# Variable Mass:Sand from balloon

1. Apr 17, 2013

### CAF123

1. The problem statement, all variables and given/known data
A balloon of mass M contains a bag of sand of initial mass $m_o$. The balloon experiences a constant upthrust and is initially at rest and in equilibrium: the upthrust compensates exactly for the gravitational force. At time t=0, the sand is released at a constant rate. It is fully disposed of in time $t_o$. Determine the velocity $v(t)$ at any time between t=0 and $t=t_o$. Express the result in terms of $$k = \frac{m_o}{M+m_o} \frac{1}{t_o}$$

3. The attempt at a solution

At t=0, sand released at constant rate, $\alpha$ say. So, $\frac{dm}{dt} = -\alpha,$m the mass of the sand bag. Solve the above to give $m_s(t) = m_o - \alpha t$

The mass of the whole system (balloon + sand bag), $M(t) = M + m_o -\alpha t$

By NII, $$P(t+\Delta t) - P(t) = F_{ext} \Delta t \Rightarrow M(t + \Delta t)v(t + \Delta t) - M(t)v(t) = F_{ext}\Delta t$$

Taylor expand the first two terms to give $$(M(t) + \Delta t \dot{M})(v(t) + \Delta t \dot{v}) - M(t)v(t) = [(M + m_o)g - M(t)g]\Delta t,\,\,F_{ext} = (M + m_o)g - M(t)g$$

Collect terms ignore the (very small) $\Delta t^2$ term to get $$\dot{v} - \frac{\alpha}{M + m_o - \alpha t}v = \frac{(M+m_o)g - M(t)g}{M + m_o - \alpha t},$$ which can be solved by integrating factor.

Does it look good so far? When I look at the solution, they end up doing just an ordinary integration.

Many thanks.

Last edited: Apr 17, 2013
2. Apr 17, 2013

### TSny

$P(t+\Delta t)$ should include the momentum of all of the material that is included in $P(t)$. That would include not only the material still left in the balloon at $t+\Delta t$ but also the sand material that was released during the interval $\Delta t$.

3. Apr 17, 2013

### CAF123

$P(t + \Delta t)$ is the momentum of the material still left in the balloon after $\Delta t$ and the momentum of the sand released in that $\Delta t$. So I should have had something like: $$P(t + \Delta t) = M(t+\Delta t)v(t+\Delta t) - dm(v+dv),$$ dv the change in velocity as a result of disposing the sand.

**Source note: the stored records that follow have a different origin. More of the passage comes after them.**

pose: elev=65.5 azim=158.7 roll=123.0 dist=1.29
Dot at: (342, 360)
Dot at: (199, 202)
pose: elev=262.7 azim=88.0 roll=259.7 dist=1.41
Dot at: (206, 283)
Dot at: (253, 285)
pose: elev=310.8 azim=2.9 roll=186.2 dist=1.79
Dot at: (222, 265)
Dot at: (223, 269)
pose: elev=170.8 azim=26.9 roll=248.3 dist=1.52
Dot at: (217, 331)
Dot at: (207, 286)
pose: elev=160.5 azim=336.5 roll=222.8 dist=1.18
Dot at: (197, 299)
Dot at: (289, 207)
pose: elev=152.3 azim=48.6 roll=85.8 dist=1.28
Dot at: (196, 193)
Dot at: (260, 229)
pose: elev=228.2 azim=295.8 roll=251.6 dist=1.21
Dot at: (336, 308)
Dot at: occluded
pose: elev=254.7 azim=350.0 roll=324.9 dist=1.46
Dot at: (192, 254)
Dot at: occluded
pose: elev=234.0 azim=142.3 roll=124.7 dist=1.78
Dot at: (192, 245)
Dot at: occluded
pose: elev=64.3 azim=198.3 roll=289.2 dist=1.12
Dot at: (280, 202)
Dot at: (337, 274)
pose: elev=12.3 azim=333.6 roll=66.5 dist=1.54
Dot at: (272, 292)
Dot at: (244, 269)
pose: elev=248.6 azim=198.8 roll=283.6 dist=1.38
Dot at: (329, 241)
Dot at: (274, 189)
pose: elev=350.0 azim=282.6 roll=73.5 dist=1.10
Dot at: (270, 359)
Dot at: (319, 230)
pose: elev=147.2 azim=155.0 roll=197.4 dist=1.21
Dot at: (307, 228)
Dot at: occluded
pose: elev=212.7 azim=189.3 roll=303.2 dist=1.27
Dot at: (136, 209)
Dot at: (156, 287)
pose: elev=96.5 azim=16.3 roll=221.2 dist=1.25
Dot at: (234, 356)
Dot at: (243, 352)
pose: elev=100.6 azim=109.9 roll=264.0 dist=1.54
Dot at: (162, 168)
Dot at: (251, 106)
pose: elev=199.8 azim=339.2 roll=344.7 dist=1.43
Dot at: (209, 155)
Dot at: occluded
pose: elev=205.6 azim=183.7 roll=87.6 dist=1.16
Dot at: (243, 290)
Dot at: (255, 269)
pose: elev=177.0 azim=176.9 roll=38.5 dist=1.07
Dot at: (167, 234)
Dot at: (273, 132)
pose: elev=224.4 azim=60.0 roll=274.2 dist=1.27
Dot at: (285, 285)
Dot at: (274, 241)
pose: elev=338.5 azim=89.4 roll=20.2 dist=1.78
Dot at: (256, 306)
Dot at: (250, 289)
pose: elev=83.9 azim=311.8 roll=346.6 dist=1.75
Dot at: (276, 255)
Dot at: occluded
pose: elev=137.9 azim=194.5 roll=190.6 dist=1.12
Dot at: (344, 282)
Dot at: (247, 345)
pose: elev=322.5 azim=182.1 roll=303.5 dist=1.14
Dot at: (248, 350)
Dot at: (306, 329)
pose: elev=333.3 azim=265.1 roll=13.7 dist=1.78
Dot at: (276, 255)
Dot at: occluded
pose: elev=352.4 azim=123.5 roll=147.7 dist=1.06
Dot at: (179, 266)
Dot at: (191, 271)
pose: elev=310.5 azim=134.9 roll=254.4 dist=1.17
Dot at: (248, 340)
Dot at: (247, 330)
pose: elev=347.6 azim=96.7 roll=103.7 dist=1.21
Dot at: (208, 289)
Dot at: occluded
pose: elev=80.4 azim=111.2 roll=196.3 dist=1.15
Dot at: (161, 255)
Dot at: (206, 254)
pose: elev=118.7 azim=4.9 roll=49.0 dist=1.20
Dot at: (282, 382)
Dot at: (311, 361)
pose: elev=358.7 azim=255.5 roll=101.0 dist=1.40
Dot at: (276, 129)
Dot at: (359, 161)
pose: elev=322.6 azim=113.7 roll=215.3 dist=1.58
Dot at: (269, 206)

This will reduce the eqn to $$M(t)dv = (M+m_o)g - M(t)g$$ Is it better?

4. Apr 17, 2013

### TSny

Yes, that looks good (but you dropped a $dt$ somewhere).

5. Apr 17, 2013

### TSny

Maybe a minor point: For the last term $dm(v+dv)$ you could use just $v$ instead of $v+dv$ since you only need terms to first order.

6. Apr 17, 2013

### CAF123

So integrating from v(t=0) to v and from t=0 to t gives: $$\int_0^v dv = (M+m_o)g\int_0^t \frac{dt}{M+m_o - \alpha t} - gt$$

This gives $$v(t) = \frac{(M+m_o)g}{\alpha} \ln \left(\frac{M+m_o}{M+m_o-\alpha t}\right) - gt$$

Is there another way to express $\alpha$?

7. Apr 17, 2013

### TSny

You should be able to express $\alpha$ in terms of $m_0$ and $t_0$.

8. Apr 17, 2013

### CAF123

That would be $\alpha = m_o/t_o$.

9. Apr 17, 2013

Right.